Exemplary embodiments of the present invention relate to a method for fabricating a semiconductor device, and more particularly, to a method for fabricating a semiconductor device with buried gates (BG).
With buried gates, the integration degree of a cell transistor is increased in a method for fabricating a Dynamic Random Access Memory (DRAM) device using under 60 nm technology while securing proper operation characteristics. The buried gates are formed by forming trenches over a substrate and then filling the inside of each trench with a gate. By using such a method, the parasitic capacitance between bit lines and gates may be significantly decreased.
FIG. 1 is a cross-sectional view illustrating a conventional semiconductor device with buried gates.
Referring to FIG. 1, the conventional semiconductor device with buried gates includes trenches 12 formed over a substrate 11, a gate insulation layer 13 formed on the surface of the trenches 12, a gate electrode 14 formed over the gate insulation layer 13 to fill a portion of each trench 12, and a sealing layer 15 formed over the gate electrode 14 to fill the remaining portion of the trench 12.
Here, since a buried gate forms the gate electrode 14 within each trench 12, resistivity characteristics and burial characteristics of the buried gate become significant. Therefore, the conventional technology may use a bi-layer structure where a titanium nitride layer (TiN) and a tungsten (W) layer are stacked to form the gate electrode 14.
As to the tungsten (CVD-W) layer, a barrier metal and a nucleation layer having relatively high resistivity compared with that of a bulk tungsten layer are used to prevent damages caused by fluorine. In having the relatively high resistivity, since the area of the bulk tungsten layer is decreased, proper resistance characteristics in accordance with a decreased linewidth of the bulk tungsten layer may be difficult to obtain. Further, since a barrier metal is used, there is a concern that the area of the tungsten layer is decreased.
To address such concerns, low-resistance titanium nitride (TiN) single layer formed by using a titanium tetrachloride (TiCl4) may be used as the gate electrode 14 of the buried gates. Since the titanium nitride (TiN) single layer formed by using a titanium tetrachloride (TiCl4) (that is, TiCl4—TiN) has excellent step coverage, it is often used as a line material of the gate electrode 14 filling the inside of the trenches 12.
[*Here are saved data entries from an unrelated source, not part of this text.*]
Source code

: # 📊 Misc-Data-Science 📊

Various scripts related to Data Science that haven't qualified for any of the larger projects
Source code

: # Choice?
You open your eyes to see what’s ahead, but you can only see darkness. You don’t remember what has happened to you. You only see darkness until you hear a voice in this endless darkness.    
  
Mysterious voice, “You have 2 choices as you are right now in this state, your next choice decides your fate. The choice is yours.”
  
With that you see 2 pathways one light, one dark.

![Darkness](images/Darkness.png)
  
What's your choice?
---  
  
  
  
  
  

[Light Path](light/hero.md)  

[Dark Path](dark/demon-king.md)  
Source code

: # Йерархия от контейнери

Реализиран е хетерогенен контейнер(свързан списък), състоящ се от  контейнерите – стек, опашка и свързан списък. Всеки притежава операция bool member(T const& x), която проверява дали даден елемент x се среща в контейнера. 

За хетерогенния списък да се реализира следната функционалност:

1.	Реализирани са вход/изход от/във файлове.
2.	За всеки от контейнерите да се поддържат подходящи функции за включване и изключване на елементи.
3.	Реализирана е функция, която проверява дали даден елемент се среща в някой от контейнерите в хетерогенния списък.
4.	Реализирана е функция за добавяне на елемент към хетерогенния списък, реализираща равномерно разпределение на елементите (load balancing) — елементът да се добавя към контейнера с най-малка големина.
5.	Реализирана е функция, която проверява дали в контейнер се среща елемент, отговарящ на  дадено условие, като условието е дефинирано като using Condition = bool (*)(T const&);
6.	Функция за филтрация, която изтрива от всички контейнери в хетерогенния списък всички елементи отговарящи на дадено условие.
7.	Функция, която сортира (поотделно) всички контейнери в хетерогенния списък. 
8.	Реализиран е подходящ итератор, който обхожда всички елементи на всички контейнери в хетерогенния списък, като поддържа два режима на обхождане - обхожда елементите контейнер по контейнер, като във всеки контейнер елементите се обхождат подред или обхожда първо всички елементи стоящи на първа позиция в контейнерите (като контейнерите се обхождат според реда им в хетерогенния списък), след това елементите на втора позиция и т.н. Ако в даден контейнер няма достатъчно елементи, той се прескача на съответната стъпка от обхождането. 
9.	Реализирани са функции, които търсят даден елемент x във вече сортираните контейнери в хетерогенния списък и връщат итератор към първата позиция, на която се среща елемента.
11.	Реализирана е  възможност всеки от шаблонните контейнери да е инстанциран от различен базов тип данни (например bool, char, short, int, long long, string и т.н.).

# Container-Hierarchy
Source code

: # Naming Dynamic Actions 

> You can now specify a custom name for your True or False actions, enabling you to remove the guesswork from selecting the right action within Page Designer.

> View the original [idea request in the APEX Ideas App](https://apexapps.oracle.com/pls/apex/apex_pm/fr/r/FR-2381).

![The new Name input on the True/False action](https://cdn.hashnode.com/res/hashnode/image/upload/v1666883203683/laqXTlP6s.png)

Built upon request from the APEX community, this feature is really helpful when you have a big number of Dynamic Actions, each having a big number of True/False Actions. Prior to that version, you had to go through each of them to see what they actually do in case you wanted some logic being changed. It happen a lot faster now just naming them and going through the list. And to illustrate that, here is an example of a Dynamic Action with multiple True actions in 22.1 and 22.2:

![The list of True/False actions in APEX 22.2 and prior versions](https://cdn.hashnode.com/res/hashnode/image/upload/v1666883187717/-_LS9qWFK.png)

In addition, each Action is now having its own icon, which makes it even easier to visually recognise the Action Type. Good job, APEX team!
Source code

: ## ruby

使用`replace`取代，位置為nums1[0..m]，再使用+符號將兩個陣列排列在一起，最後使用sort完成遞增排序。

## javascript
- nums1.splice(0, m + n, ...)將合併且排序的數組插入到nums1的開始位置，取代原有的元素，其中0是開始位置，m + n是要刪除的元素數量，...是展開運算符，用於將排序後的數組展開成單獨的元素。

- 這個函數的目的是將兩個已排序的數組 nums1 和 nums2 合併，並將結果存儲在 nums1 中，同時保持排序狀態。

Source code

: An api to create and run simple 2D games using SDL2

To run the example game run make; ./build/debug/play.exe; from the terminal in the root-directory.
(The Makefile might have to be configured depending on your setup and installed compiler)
A titanium nitride (TiN) layer deposited using a titanium tetrachloride (TiCl4) source includes chlorine (Cl) in the layer. Here, since chlorine is a material having a high electro-negativity and electron affinity in the Periodic Table, chlorine functions as an electron trapping sites even if the amount of chlorine within the titanium nitride (TiN) layer is minimal. Therefore, the concentration of chlorine is desired to be reduced to obtain a low resistance characteristic. Methods for decreasing the concentration of chlorine includes a method of depositing a thin film, such as several mono layers, through an Atomic Vapor Deposition (ALD) method or an ALD-like deposition method and performing a post-treatment to increase the efficiency of removing chlorine from a thin film, and a method of increasing a deposition temperature while using the same deposition method and thus increasing the speed of chlorine removal from the thin film. The foregoing methods, however, raises a concern that the step coverage is deteriorated when the deposition temperature is increased. Here, since the gate electrode 14 is disposed within trenches 12, the deterioration of the step coverage raises a concern that desired characteristics of the gate electrode 14 may deteriorate.